# Shame on me!!



## A3DFU (May 7, 2002)

How could I possibly miss A3DFU's 200,000 miles birthday   

I looked today and noticed that I've now done 200,098 miles in what is the one and only car that still has the ability to put that, well known, typical TT-grin on my face when ever I drive it   

Happy belated birthday, A3DFU. May the two of us last another 200,000 miles together

[smiley=mexicanwave.gif]


----------



## igotone (Mar 10, 2010)

Wow - well done girl! Did you have the car from new?


----------



## A3DFU (May 7, 2002)

From new on 26th September 2000 with 34 miles on the clock. And all 200,098 miles, apart from perhaps 500 miles, were driven by me  
Until five years ago I also had A3DFU on tracks a few times per year. The only ones in this country I've not been on are Brands Hatch and Knockhill


----------



## brian1978 (Jul 10, 2013)

[smiley=cheers.gif]


----------



## Callum-TT (Jun 3, 2013)

Wow impressive. Happy 200,000th birthday lol

Sent from AutoGuide.com Free App


----------



## roddy (Dec 25, 2008)

well done girl  ,,,, and car  
ps , out of interest,, would you like to post up any major work that you have had done ( eg, clutch Turbo, rings (omg ), obv cam belt etc, w/b , cv ??


----------



## A3DFU (May 7, 2002)

» Assigned task 1: Name each distinct username that appears as a poster in the forum thread, listing each only once.
» Assigned task 2: Convert the entries from the line containing "Find the location of a particular element. The" through the line containing "Image resolution: width=960 pixels, height=540 pixels. In" into a Markdown table with the columns Row and Entry, skipping blank lines.

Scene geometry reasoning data
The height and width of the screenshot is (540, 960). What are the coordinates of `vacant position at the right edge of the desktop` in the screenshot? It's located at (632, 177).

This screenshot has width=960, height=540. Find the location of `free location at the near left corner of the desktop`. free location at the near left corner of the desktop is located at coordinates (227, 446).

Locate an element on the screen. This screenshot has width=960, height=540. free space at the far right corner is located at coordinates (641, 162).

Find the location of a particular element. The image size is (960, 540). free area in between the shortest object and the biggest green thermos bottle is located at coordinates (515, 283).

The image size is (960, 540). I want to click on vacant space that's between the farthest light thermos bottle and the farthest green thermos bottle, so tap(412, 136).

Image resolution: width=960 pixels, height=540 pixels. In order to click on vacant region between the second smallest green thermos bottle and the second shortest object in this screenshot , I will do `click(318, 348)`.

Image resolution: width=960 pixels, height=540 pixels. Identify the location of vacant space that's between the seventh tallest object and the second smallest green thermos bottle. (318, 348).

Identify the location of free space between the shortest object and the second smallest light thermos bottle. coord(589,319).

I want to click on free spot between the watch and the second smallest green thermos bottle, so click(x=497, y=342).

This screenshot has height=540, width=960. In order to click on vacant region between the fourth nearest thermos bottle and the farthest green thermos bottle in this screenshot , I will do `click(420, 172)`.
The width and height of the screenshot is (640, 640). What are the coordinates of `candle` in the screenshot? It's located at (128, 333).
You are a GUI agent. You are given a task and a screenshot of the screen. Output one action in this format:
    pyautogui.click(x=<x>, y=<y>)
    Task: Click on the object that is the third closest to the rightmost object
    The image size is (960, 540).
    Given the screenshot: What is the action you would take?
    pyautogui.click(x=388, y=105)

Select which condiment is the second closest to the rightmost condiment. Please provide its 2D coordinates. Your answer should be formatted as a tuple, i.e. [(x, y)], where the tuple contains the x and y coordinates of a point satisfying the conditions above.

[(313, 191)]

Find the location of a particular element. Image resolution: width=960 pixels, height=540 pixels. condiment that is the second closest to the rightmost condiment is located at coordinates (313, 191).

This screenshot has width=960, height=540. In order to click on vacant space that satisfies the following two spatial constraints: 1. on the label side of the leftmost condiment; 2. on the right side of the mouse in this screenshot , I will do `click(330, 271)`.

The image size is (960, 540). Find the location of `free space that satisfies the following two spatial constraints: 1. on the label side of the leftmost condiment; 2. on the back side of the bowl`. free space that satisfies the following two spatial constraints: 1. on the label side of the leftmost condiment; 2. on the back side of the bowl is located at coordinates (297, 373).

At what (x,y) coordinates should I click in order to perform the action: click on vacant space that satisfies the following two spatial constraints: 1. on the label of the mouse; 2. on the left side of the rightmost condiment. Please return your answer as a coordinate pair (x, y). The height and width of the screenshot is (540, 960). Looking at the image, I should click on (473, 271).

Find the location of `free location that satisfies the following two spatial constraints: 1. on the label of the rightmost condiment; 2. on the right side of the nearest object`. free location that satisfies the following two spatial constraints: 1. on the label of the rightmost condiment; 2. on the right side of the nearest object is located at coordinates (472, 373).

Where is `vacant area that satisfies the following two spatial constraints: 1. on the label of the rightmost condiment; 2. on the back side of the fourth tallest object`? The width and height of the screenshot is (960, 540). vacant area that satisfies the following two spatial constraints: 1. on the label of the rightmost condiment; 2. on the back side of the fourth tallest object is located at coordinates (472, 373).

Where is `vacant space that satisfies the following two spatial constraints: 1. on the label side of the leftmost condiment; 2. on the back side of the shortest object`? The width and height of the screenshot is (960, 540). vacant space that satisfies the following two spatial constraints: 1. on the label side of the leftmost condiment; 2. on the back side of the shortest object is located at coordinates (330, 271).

» Answer 1: A3DFU, igotone, brian1978, Callum-TT, roddy

» Answer 2:
| Row | Entry |
|---|---|
| 1 | Find the location of a particular element. The image size is (960, 540). free area in between the shortest object and the biggest green thermos bottle is located at coordinates (515, 283). |
| 2 | The image size is (960, 540). I want to click on vacant space that's between the farthest light thermos bottle and the farthest green thermos bottle, so tap(412, 136). |
| 3 | Image resolution: width=960 pixels, height=540 pixels. In order to click on vacant region between the second smallest green thermos bottle and the second shortest object in this screenshot , I will do `click(318, 348)`. |